**PROVIDED INFORMATION**
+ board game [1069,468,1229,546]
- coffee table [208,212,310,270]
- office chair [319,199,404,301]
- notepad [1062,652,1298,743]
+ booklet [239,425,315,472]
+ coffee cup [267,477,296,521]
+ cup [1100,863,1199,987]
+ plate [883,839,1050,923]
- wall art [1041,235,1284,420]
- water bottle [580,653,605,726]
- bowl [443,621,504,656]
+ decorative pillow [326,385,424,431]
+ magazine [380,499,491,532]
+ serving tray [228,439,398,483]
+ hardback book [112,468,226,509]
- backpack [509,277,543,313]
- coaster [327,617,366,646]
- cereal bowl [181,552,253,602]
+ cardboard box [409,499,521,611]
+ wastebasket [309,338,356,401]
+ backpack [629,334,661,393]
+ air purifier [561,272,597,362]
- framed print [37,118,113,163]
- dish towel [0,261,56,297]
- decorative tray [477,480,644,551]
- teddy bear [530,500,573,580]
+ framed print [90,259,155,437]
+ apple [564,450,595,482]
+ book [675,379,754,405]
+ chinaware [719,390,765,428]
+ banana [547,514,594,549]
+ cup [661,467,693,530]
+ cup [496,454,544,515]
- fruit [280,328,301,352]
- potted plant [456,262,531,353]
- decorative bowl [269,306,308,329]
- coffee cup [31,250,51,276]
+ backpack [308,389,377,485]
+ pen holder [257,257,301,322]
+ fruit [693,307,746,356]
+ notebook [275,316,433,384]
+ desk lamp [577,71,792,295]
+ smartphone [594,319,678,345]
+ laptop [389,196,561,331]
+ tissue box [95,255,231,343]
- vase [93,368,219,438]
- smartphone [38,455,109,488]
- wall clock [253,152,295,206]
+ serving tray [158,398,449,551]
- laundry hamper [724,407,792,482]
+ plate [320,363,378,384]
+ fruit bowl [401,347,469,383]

**DIRECTIONS**
Would you restate word for word every line from the one holding "- vase [93,368,219,438]" to the end of the entries, both ends included?

**EXPECTED ANSWER**
- vase [93,368,219,438]
- smartphone [38,455,109,488]
- wall clock [253,152,295,206]
+ serving tray [158,398,449,551]
- laundry hamper [724,407,792,482]
+ plate [320,363,378,384]
+ fruit bowl [401,347,469,383]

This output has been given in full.